Ne diyebilirim ki, “Allah rahmet eylesin” demekten başka…

Her nefisin bir gün ölümü tattığı gibi sevgili Şükrü Arslan da bu gerçekle yüzleşti…

Bu ilahi bir fermandır ve karşı konulmaz…

Ben, Şükrü Arslan’ın iyi insan olduğuna, güzel insan olduğuna, Müslüman bir insan olduğuna şahitlik ederim…

Allah, Arslan ailesine, sevdikleri ve sevenlerine sabırlar versin.

Xxx

KONYASPOR

Başakşehir’den başlamak istiyorum…

Konyaspor’la mukayese bile etmem…

Bizimle aynı sıklette değiller!

Olmadığı için de, Kocaman bir yıkımla İstanbul’a döndüler…

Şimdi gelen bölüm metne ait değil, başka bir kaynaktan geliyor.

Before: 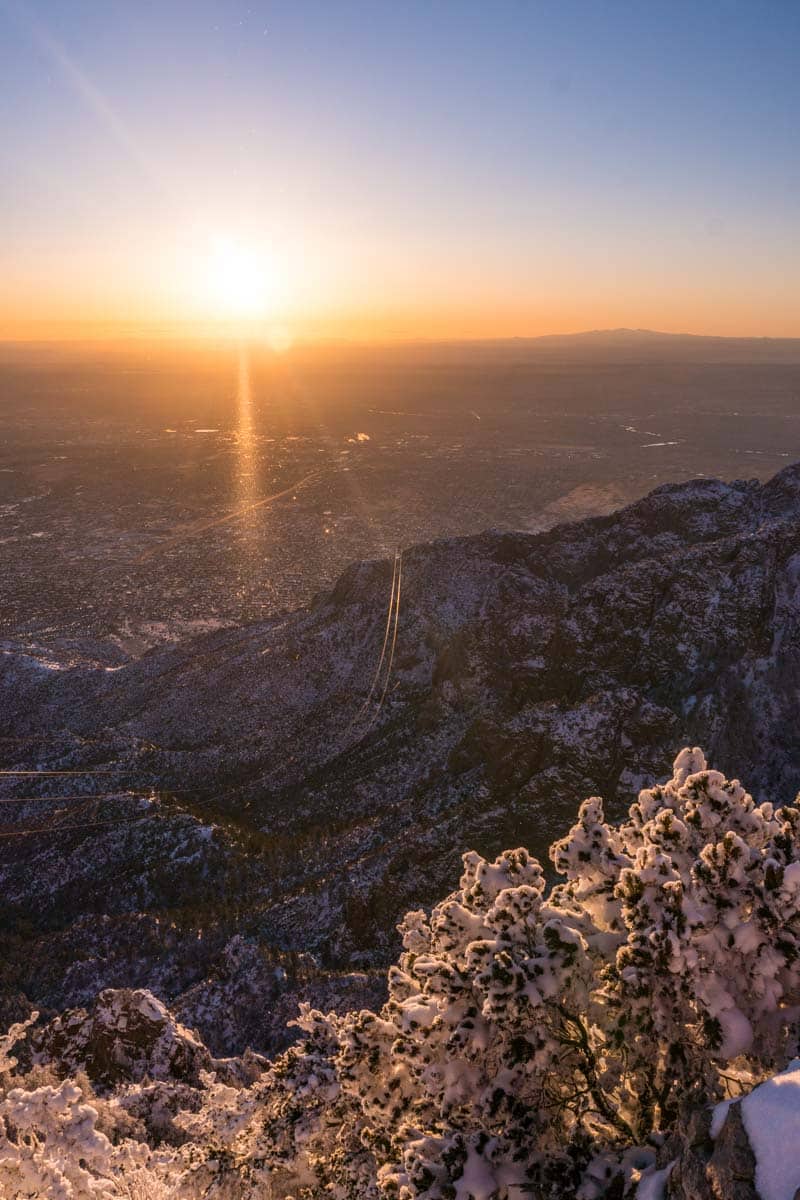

Başakşehir takımı, bu sezon “evin cümle kapısı” gibi olacak, gelen vuracak, giden vuracak…

Kim vurursa vursun, bence bir mahsuru yok.

Xxx

Bizim çocuklara gelince…

İyi iş çıkarmaya devam ediyorlar…

Bir tarafta Aykut Kocaman’ın birinci bölgede, bir ileriye, iki geriye, üç yana pas trafiği futbol aklına, İlhan Palut’un eveleyip gevelemeden direk karşı kaleye gitme futbol aklı daha ağır bastı ve kazanan da İlhan Palut oldu…

Bir de orta sahada Amir, Endri Çekici ve sol çizgide de Zymer Bytyqi gibi, hem hücum, hem savunma geçişlerinde, İlhan Palut’un elini güçlü tutan oyuncular olunca, Konyaspor’un sonuca gitmesi kaçınılmaz oldu…

Tabi ki, hem Sivas’ta, hem de burada attığı gollerle Kartal’ı uçuran Sokol’u da unutmamak lazım…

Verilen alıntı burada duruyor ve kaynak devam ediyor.